Community groups across South London delight at share of £4m National Lottery funding

BY JAMES TWOMEY
james@slpmedia.co.uk

Community organisations will be celebrating today after being awarded nearly £4million in National Lottery funding.

Across South London, 122 organisations have received National Lottery funding since June, and this new round of funding will help community groups in need of cash.

One of the community organisations to receive funding is Fairbeats! Music at Southwark Day Centre for Asylum Seekers.

Its £30,000 funding will support young refugees, asylum seekers and new migrants by providing music-making opportunities for children aged three to 14 which include learning the ukulele, guitar, flute, fife and drums, as well as songwriting and singing sessions.

The sessions will take place at Southwark Day Centre for Asylum Seekers in Copleston Centre, Copleston Road, Peckham and the Love to Learn Homework Club at Katherine Low Settlement, 108 Battersea High Street, Battersea.

Catherine Carter, co-founder of Fairbeats! Music, said: “The funding will allow the young Londoners we work with in Southwark and Wandsworth to have the opportunity to learn new musical skills and create new music together.

“National Lottery Funding will enable more children from the newly-arrived communities we work with to get involved with what we do.

A parent of a beneficiary at Fairbeats! Music, said: “Before he was very shy to ask me questions, especially at home, but now he asks a lot of questions.

“He asks a lot of questions around music. I notice that as well. When he’s playing, I play with him; I also learn.

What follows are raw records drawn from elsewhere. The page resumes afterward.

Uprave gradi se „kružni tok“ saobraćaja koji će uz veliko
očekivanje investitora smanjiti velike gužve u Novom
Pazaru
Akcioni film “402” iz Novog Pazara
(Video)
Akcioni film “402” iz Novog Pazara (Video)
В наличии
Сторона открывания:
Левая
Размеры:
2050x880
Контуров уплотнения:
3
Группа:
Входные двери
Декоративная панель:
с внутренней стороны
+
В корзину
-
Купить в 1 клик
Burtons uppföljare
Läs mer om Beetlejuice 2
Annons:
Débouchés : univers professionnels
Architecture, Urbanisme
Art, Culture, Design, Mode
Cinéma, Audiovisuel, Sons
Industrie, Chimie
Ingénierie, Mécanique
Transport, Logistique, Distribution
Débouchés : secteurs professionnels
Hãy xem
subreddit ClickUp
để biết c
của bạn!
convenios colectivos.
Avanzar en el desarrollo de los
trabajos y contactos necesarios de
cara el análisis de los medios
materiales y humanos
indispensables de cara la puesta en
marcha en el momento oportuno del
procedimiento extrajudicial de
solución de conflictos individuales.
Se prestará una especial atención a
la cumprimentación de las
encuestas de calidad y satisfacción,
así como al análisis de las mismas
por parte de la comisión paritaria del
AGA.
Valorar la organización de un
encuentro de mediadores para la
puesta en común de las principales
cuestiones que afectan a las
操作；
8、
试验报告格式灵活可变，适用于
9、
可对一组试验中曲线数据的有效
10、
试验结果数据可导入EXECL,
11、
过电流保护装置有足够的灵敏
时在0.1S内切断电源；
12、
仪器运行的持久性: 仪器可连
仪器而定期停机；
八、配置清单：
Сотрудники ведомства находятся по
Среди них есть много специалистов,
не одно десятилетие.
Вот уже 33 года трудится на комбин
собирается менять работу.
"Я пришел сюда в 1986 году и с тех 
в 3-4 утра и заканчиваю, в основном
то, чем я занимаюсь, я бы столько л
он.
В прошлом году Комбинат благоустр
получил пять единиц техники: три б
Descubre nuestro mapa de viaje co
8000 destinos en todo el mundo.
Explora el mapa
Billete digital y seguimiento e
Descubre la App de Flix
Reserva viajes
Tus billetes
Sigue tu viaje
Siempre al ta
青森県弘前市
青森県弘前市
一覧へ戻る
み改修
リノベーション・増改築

“Fairbeats! teaches him music and he teaches me how to play, so we both play together and we bond.”

In Greenwich, the Remark! Community received £159,736 and the project will use some of the funding to continue running their two Deaf Clubs in South London.

In Lewisham, the Community Sports Coaching Foundation received £10,000 and the funding will be used to deliver a series of activities that help girls and their mothers, female guardians and carers, to challenge issues surrounding social isolation, which will build levels of confidence, self-esteem and well-being.

These clubs provide support for British Sign Language users, allowing older people the opportunity to come and meet people, socialise and make friends.

Sacha Rose-Smith, from the The National Lottery Community Fund, said: “Young people are the experts in their own lives and we are able to support an exciting range of organisations and projects delivering the activities that they have told us they want in their communities.”